Le Point - Publié le 07/10/2013
L’application
de la réforme Peillon vire à la farce. On a testé ce temps d’école
garanti sans école dans une élémentaire parisienne.
« C’est demain, le truc ? Le péri-machin, là, c’est demain ? » Oui, ma
chérie, demain, mardi, c’est TAP - temps d’activité périscolaire. Pas
claquettes, non, ni chorale, ni même ce misérable atelier de recyclage
créatif dont tout le monde aurait fini par se contenter, mais une
heure trente désespérément vide où il faudra, de gré ou de force,
aller dans la cour.
Demain,
c’est « machin », car dans cette école élémentaire parisienne où plus
du quart des élèves n’a pas eu de place aux ateliers, on se serre deux
fois par semaine dans une cour grande comme un mouchoir de poche,
sous la surveillance de dames de cantine appelées à la rescousse et
d’une REV - responsable éducation ville - qui se tord les mains. "Ils
sont beaucoup, beaucoup trop nombreux. Et quand il pleuvra, comment on
fera ?" Inutile de suggérer une étude pour qu’ils aient au moins
bouclé leurs devoirs, ni même cette fameuse aide personnalisée pour
élèves en difficulté prise d’ordinaire sur leur temps de cantine.

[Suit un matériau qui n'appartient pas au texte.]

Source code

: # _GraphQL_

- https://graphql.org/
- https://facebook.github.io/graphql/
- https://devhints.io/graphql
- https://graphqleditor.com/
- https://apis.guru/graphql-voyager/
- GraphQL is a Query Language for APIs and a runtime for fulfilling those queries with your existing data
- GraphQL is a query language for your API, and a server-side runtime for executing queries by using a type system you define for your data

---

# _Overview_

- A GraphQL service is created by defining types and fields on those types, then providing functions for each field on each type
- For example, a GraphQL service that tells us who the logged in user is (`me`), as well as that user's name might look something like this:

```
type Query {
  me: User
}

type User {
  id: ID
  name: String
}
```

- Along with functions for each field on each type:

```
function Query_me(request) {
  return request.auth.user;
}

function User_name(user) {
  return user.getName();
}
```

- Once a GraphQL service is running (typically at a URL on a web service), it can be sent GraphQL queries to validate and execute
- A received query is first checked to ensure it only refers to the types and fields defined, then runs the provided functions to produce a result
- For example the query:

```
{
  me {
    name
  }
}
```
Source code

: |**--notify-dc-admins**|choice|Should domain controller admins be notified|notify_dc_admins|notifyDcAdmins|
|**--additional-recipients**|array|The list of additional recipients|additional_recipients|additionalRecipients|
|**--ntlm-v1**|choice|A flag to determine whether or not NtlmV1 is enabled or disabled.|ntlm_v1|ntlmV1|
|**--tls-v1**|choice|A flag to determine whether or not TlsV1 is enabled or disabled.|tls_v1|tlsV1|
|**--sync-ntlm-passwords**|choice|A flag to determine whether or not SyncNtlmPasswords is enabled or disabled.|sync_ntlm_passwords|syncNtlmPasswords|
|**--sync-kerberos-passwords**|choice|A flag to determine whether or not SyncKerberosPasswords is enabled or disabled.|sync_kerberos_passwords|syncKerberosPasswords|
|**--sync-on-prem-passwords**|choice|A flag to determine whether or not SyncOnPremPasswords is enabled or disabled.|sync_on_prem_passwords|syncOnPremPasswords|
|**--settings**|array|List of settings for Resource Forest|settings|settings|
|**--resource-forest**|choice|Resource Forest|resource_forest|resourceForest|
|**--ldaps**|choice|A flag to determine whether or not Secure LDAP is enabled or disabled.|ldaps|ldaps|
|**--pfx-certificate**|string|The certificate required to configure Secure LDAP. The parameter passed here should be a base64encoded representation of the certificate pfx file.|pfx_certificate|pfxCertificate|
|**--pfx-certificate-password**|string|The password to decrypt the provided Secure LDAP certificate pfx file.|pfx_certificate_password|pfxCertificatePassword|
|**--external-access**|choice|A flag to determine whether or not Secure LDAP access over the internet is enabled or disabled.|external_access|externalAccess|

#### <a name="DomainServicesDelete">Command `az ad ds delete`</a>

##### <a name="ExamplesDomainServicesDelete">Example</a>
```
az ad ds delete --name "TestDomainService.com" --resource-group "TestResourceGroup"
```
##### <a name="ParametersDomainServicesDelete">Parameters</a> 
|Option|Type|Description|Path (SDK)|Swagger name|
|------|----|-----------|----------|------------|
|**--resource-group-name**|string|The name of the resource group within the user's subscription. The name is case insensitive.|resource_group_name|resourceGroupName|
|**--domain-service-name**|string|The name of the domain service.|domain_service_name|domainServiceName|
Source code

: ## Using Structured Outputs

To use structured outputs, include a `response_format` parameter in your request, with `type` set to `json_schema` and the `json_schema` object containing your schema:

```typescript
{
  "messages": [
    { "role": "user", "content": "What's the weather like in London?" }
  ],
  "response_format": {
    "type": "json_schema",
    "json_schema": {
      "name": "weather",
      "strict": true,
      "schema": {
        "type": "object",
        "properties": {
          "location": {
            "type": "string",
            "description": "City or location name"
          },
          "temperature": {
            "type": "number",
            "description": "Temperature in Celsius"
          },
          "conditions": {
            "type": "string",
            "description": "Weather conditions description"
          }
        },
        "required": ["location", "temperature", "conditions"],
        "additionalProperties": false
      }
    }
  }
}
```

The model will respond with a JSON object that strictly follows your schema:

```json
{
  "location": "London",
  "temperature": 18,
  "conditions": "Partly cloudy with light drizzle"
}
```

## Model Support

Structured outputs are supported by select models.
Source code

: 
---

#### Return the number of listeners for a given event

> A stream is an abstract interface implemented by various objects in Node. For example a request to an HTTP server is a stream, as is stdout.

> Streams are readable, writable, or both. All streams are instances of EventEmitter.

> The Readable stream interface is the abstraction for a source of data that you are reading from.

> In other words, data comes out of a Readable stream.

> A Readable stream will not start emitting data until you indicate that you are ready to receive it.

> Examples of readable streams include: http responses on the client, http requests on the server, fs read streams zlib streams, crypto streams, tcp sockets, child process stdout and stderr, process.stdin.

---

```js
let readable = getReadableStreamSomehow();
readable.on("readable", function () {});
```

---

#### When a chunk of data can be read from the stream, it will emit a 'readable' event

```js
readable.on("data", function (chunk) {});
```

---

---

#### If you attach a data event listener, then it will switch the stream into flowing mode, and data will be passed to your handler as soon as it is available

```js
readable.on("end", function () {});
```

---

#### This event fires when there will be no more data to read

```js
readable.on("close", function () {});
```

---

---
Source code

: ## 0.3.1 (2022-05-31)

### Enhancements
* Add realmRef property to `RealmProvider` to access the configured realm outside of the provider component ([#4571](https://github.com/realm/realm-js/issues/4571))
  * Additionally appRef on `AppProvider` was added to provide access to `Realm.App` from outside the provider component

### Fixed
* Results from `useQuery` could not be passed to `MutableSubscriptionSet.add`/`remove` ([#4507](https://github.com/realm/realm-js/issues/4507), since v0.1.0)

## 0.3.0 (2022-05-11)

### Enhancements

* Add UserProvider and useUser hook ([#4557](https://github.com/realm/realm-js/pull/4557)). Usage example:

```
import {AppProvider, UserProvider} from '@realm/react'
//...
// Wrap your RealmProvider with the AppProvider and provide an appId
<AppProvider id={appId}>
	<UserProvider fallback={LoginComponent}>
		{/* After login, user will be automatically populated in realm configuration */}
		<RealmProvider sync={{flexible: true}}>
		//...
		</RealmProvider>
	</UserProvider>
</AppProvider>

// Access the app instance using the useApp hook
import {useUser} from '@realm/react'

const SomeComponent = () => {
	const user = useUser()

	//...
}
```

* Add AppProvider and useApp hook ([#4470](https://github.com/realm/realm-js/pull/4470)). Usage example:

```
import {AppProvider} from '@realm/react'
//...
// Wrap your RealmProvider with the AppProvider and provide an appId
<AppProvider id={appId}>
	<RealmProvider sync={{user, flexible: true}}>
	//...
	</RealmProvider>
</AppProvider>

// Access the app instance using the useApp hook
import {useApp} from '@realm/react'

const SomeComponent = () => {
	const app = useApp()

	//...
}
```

C’est du TAP, vous répète la REV, du Pé-RI-scolaire : du temps d’école
garanti sans école, il faut être ministre pour inventer ça.
Sans échiquiers
Allez,
c’est peu dire qu’elle se démène, cette REV, constamment pendue au
téléphone avec la cellule de crise de la mairie ; seulement voilà, sept
des associations sportives et culturelles qui étaient enrôlées ne se
sont pas présentées au début de l’année, il a donc fallu dans une
cacophonie sans nom réattribuer d’une semaine à l’autre les ateliers aux
élèves dont la mine s’est peu à peu allongée. L’association d’échecs
est venue... sans échiquiers, on a donc fait, croyez-le ou non, du
basket. À l’atelier judicieusement rebaptisé « les mots de la danse », on
parle danse, certes, mais on n’en fait pas. Victor, qui se rêvait en
Gene Kelly, a hérité de l’atelier modelage mais est verni comparé à
Laura, larguée dans un mystérieux atelier égalité filles/garçons qui n’a
pourtant été annoncé nulle part. À tout prendre, la cour, après
tout... Mais non, ça y est, votre fille est prise une fois par semaine
au « théâtre », elle qui n’en voulait pas, et sa copine échappe de
justesse à l’égalité des sexes, finalement réservée aux CP/CE1.
Dans
cette maison de fous qu’est devenue cette petite école jadis
formidablement tenue, le directeur rase les murs, alpagué en permanence
par des parents qui n’y comprennent goutte et auxquels il s’épuise à
expliquer qu’il n’y comprend goutte... non plus. Et, surtout, surtout,
qu’il n’est pas responsable.
Les maîtres ne savent rien
C’est
d’ailleurs tout l’absurde de cette réforme : il se passe désormais
des choses au sein de l’école dont ni les directions ni les maîtres ne
savent rien. Cette institutrice de moyenne section jure ainsi qu’elle
n’a pas la moindre idée de ce que font ses élèves, à 15 heures,
lorsqu’elle est elle-même sommée de quitter la classe. C’est une dame
croisée dans le couloir, trois semaines après la rentrée, qui vous
informe qu’elle leur enseigne... l’anglais. C’est drôle, car cette
gentille dame, dans vos souvenirs, était l’an dernier animatrice de
cantine, d’ailleurs à voir votre tête elle se reprend vite : "Enfin, on
écoute des comptines."
Et puis le niveau sonore, à l’étage
des petites sections... Comme pas un jour de la semaine ne ressemble au
précédent, et que ces petits réveillés de la sieste ne savent jamais
s’ils retrouveront ou non leur maîtresse, ni dans quelle salle on va
les emmener, ni si c’est l’heure du goûter, des mamans, ou du TAP, ils
hurlent comme de mémoire de maîtres ils n’ont jamais hurlé. Allez
courage, demain c’est mercredi. « Y a pas école ? » Si.